April 30, 2024


Fossils discovered by an 11-year-old girl on a beach Somerset may have come from the largest marine reptile that ever lived, according to experts.

The fossils are thought to be from a type of ichthyosaur, a prehistoric marine reptile that lived at the time of dinosaurs. The newly discovered species is thought to have wandered into the sea around 202m years ago towards the end of the Triassic.

The team named the species Ichthyotitan severnensis, meaning “giant fish-lizard of the Severn”.

“This giant probably represents the largest marine reptile that has been formally described,” said Dr Dean Lomax, a palaeontologist at the University of Bristol and co-author of the research, adding that comparisons with fossils of other ichthyosaurs suggested that the creature would be about 25 meters long. in length – about the size of a blue whale.

“Of course we have to be careful with such estimates, because we are dealing with fragments of giant bones,” he added. “However, simple scaling is commonly used to estimate size, especially when comparative material is scarce.”

The team says samples from the fossils indicate that the animal was still growing. And there’s another twist.

“We believe these ichthyosaurs are the last surviving members of the family called shastasaurida, which died out during the global mass extinction event at the end of the Triassic,” said Lomax.

Write in the journal Plos OneLomax and colleagues report how the first pieces of the jaw were discovered by Justin Reynolds and his daughter Ruby – co-authors of the paper – on the beach at Blue Anchor in May 2020, when Ruby was 11.
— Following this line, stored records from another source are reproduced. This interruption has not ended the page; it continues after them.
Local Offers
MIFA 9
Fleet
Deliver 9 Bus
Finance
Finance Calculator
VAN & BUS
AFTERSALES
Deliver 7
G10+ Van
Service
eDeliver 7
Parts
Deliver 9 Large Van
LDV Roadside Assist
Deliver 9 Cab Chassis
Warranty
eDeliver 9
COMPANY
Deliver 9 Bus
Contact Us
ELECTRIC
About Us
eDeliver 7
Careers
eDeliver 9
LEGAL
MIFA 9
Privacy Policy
The pair contacted Lomax, who joined the search for further pieces along with members of the Reynolds family. Among those also joining the hunt was Paul de la Salle, an expert at the Museum of Jurassic Marine Life in Dorset who in 2016 discovered a jawbone of what appeared to be a new species of ichthyosaur at a beach in Somerset. That monster was subsequently studied by Lomax and colleagues.
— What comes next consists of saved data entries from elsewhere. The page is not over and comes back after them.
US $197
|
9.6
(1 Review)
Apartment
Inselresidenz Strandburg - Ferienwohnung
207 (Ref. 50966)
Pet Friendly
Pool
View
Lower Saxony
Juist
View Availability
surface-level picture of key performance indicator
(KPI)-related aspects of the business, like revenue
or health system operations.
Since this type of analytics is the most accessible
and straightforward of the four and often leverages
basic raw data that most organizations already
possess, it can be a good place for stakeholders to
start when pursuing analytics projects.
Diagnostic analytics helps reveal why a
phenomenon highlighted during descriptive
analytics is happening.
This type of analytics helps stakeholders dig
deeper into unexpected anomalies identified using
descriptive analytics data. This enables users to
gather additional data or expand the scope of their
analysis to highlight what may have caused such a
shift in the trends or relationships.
Ichthyotitan severnensis is thought to have become extinct at the end of the Triassic period. Photo: Sergey Krasovskiy

When the team matched the fragments of the new fossil, they found that it belonged to the same species as the specimen discovered by De la Salle.

In both cases, the fossilized bone is the orangular—a long, curved structure that sits at the top and back of the lower jaw.

Lomax said: “When my team described the first specimen in 2018, it showed unusual features that suggested it might represent something new. However, we refrained from naming it as it was incomplete and also partially eroded.”

“Having two examples of the same bone with the same unique features from the same geological time zone supports our identification of something new, especially when combined with the fact that these two bones appear approximately 13m years after their latest named geological relatives ,” he added.

Dr Nick Fraser, a palaeontologist at National Museums Scotland, who was not involved in the study, said the identification of the bone as part of the lower jaw of an ichthyosaur was very convincing.

“This suggests that its one-time owner was a gigantic animal, possibly one of the largest marine reptiles of all time,” he said.

But Fraser said it was questionable whether the animal should be designated a new species. “To me, it’s a little too incomplete for that,” he said.